■ WHAT YOU HAVE TO DO
Where the line with "Over time, these" appears below, start writing out lines exactly, and finish with the line with "damage if not addressed.", which is included; write out nothing else.

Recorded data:
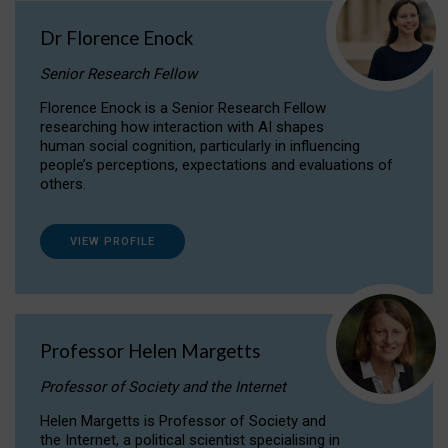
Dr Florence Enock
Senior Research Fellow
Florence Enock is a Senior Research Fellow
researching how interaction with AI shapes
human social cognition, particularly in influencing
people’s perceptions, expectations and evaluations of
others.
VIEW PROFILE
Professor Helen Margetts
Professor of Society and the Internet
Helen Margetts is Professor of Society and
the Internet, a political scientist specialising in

--

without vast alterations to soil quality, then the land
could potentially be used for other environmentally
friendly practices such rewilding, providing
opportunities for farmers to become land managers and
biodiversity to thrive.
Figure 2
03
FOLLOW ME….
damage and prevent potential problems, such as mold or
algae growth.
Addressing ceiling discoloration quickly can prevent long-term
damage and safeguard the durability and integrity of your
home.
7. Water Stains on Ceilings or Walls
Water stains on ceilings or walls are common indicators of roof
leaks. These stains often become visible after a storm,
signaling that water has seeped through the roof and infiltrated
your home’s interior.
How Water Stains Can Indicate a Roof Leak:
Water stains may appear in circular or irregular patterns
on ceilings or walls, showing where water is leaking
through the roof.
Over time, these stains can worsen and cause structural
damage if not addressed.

■ RESPONSE AREA
Over time, these stains can worsen and cause structural
damage if not addressed.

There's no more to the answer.